I've searched this site today to try and find an answer to this, but have only found problems where the controller itself wasn't recognized. Any help is greatly appreciated.
Ok after mucho reading I belive I've found out that the Promisie controller is not really true hardware RAID and I have to use Software RAID. 1-> Is this true?
Chip settings in the Promise are still the same (1 RAID 0 volume) I start to install Deb, get to the partman section, create my raid set, partition the raid disk disk, everythings happy. It writes the EXT3 (tried EXT2 for kicks) filesystem, gets to 100% on the first partition then errors out saying it cannot write the filesystem table. No errors that I can see in /var/log/partman tried mdadm --create /dev/md0 --level=0 --raid-devices=2 (list my drives) but it tells me that it cannot open "/dev/md0" or whatever I put there....um am I way off base but, isn't "/dev/md0" what I'm tring to create so I don't think it allready exists. 2-> Am I totaly screwing this up or do I have something screwed up?
Oh, but with the same chip config, I can partition and install directly to a single drive.
1->Yes Promise is an evil software raid company(I've had bad experiences with them). There are binary drivers that if installed allow the drive to be read from both Windows and Linux.
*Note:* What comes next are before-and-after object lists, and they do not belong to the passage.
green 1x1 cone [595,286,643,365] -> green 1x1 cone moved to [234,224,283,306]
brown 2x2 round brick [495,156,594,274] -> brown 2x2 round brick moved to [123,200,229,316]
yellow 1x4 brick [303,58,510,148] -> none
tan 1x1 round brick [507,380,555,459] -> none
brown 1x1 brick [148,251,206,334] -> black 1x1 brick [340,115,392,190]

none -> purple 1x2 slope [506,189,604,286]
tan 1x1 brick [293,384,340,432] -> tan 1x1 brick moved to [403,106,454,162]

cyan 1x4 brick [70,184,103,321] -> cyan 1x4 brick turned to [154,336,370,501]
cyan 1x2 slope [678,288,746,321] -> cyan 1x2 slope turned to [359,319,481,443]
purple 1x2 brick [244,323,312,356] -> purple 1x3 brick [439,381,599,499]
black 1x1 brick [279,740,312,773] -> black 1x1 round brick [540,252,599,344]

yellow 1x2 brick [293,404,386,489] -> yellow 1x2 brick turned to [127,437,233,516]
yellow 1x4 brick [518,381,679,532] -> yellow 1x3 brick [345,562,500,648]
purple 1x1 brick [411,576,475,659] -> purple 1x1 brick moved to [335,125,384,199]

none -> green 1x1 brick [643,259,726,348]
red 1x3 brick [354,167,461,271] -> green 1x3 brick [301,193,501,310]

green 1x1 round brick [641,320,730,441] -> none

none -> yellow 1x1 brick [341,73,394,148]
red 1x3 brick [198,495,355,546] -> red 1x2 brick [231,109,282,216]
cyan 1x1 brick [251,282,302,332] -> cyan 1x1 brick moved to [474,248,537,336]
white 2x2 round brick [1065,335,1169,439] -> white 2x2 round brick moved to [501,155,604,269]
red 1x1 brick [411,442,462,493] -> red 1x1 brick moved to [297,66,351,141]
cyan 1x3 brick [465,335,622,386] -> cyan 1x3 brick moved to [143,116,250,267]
However, these drivers not only have poor instructions, don't work that well, and have no usefull support offered from Promise, but as far as I know they never went through with there promise(pun!) to have 2.6.x drivers sometime in mid 2004. End story, you need to you the linux kernel's software raid.
2->You are trying to do a striped array I believe. Personally I found the performance of a striped array insignificant compared to using the 2 disks seperately, with the added risk of having a disk failure destroying both. Unless you want to use mirrored I would suggest just using them as 2 disks.
If you still want to proceed, I believe that after mdadm --create /dev/md0 --level=0 --raid-devices=2, you need to specify an equal sized partition of each drive. That is you need to partition the drives and mirror the partitions, not mirror the drive and then partition.